Directions -
In the items below, rewrite the lines from the line with "Edge Connectors for" up to and including the line with "What is IC3600SVDD1D?", changing "turbine control racks" to "turbine control cabinets" and leaving everything else unchanged.

* * * * *

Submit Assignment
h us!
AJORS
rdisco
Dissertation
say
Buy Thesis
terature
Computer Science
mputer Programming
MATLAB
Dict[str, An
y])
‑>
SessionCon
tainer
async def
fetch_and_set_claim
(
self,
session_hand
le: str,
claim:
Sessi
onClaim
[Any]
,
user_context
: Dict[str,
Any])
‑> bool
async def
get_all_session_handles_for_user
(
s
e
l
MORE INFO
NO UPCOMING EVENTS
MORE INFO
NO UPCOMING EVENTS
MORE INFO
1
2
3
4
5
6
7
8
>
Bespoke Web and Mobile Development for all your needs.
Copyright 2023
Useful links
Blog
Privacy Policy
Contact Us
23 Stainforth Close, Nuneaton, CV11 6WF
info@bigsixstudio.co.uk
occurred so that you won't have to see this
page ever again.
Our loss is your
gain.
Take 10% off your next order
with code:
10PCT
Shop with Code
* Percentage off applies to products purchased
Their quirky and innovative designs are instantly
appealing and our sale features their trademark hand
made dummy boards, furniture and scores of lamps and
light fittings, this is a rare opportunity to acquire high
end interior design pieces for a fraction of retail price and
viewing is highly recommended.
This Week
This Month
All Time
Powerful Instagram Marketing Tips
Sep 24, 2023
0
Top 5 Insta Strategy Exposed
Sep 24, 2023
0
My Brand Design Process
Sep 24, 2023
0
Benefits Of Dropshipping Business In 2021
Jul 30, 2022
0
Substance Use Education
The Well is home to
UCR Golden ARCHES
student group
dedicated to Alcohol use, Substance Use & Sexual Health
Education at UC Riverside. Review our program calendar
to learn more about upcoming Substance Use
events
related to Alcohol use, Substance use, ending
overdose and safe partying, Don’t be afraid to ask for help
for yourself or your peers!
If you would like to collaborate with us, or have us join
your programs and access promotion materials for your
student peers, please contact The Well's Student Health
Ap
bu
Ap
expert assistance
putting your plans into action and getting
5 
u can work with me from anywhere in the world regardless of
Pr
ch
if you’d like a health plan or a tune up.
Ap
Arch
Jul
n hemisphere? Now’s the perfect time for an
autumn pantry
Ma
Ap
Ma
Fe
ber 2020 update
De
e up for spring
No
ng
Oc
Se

* * * * *

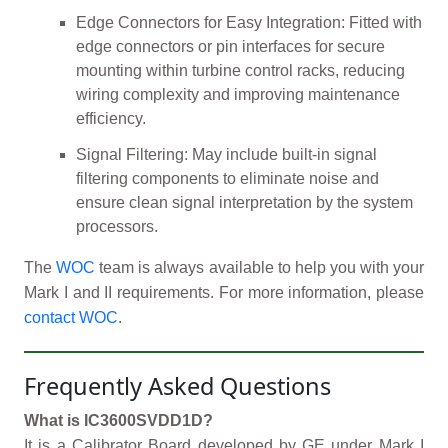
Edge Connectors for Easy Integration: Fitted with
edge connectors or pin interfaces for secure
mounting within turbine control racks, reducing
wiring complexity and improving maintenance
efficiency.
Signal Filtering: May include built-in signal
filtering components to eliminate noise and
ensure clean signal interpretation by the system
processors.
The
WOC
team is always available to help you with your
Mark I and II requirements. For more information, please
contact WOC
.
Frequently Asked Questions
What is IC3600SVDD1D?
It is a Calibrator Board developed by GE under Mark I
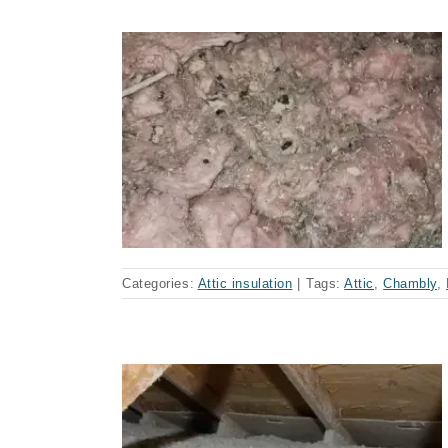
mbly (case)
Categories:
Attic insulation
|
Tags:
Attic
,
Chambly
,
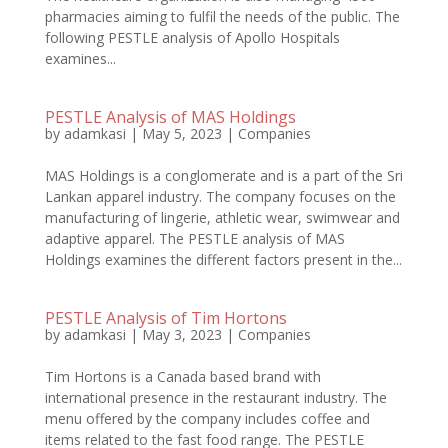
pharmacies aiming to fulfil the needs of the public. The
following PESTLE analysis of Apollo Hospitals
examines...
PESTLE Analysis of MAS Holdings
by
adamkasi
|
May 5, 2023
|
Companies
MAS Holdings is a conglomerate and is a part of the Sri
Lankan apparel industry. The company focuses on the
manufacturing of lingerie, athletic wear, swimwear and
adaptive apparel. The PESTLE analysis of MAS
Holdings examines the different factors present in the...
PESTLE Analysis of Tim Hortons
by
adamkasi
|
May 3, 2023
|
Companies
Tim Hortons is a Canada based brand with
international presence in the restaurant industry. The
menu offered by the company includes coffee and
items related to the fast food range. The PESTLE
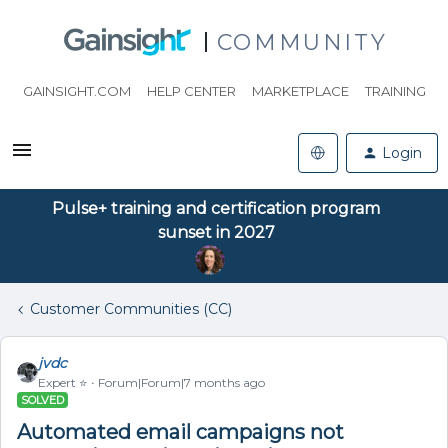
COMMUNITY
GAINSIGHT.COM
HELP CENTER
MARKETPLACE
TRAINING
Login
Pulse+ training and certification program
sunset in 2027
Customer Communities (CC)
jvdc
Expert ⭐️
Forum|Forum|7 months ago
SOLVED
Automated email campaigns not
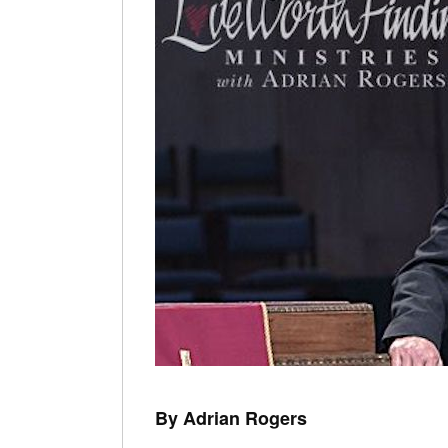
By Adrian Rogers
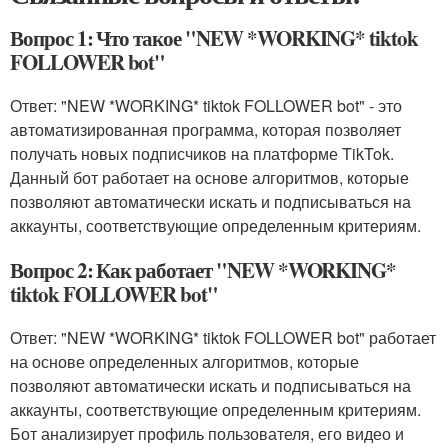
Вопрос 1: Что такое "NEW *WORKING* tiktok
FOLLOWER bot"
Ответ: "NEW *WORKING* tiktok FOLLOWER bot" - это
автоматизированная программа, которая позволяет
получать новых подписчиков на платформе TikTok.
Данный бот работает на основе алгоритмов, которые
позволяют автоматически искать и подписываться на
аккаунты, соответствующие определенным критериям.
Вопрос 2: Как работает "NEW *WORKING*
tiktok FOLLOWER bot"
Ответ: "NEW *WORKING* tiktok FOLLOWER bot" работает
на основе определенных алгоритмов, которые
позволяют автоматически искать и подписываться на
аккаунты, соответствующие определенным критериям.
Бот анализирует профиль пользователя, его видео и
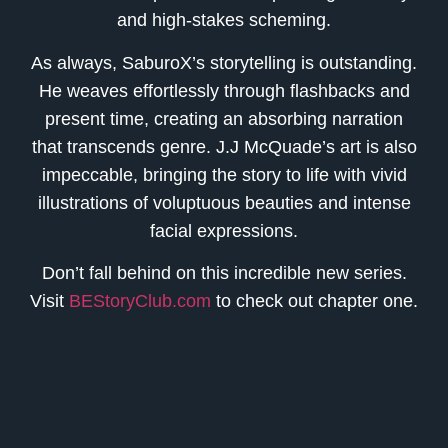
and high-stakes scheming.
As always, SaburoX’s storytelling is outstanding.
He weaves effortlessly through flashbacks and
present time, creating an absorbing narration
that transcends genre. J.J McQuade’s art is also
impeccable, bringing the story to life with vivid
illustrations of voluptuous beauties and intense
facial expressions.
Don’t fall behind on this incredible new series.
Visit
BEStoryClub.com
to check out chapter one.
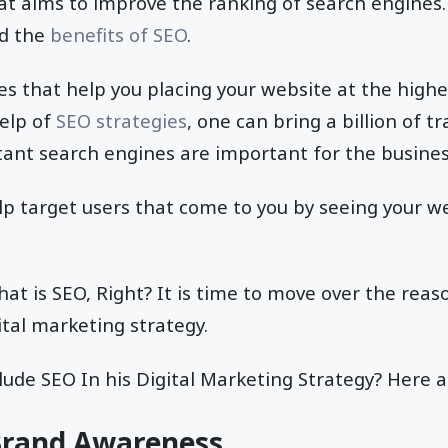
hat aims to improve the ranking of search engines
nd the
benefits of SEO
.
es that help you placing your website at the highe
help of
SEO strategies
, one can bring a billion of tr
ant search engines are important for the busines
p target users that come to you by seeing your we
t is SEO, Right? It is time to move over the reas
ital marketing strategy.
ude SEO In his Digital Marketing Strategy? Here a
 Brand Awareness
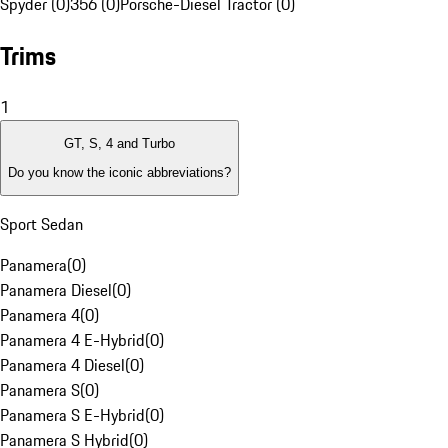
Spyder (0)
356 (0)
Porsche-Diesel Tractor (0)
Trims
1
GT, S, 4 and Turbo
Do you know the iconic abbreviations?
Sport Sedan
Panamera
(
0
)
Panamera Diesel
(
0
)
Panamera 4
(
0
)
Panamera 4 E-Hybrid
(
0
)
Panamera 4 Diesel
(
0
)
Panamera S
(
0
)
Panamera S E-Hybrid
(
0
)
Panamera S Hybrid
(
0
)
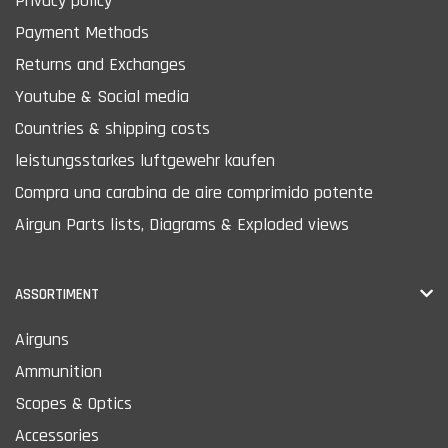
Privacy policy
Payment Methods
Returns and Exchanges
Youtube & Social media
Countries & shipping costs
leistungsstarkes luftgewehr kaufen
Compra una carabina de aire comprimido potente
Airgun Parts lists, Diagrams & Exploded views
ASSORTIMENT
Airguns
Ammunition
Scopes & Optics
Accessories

* * * * *

Solved exercise -
Edge Connectors for Easy Integration: Fitted with
edge connectors or pin interfaces for secure
mounting within turbine control cabinets, reducing
wiring complexity and improving maintenance
efficiency.
Signal Filtering: May include built-in signal
filtering components to eliminate noise and
ensure clean signal interpretation by the system
processors.
The
WOC
team is always available to help you with your
Mark I and II requirements. For more information, please
contact WOC
.
Frequently Asked Questions
What is IC3600SVDD1D?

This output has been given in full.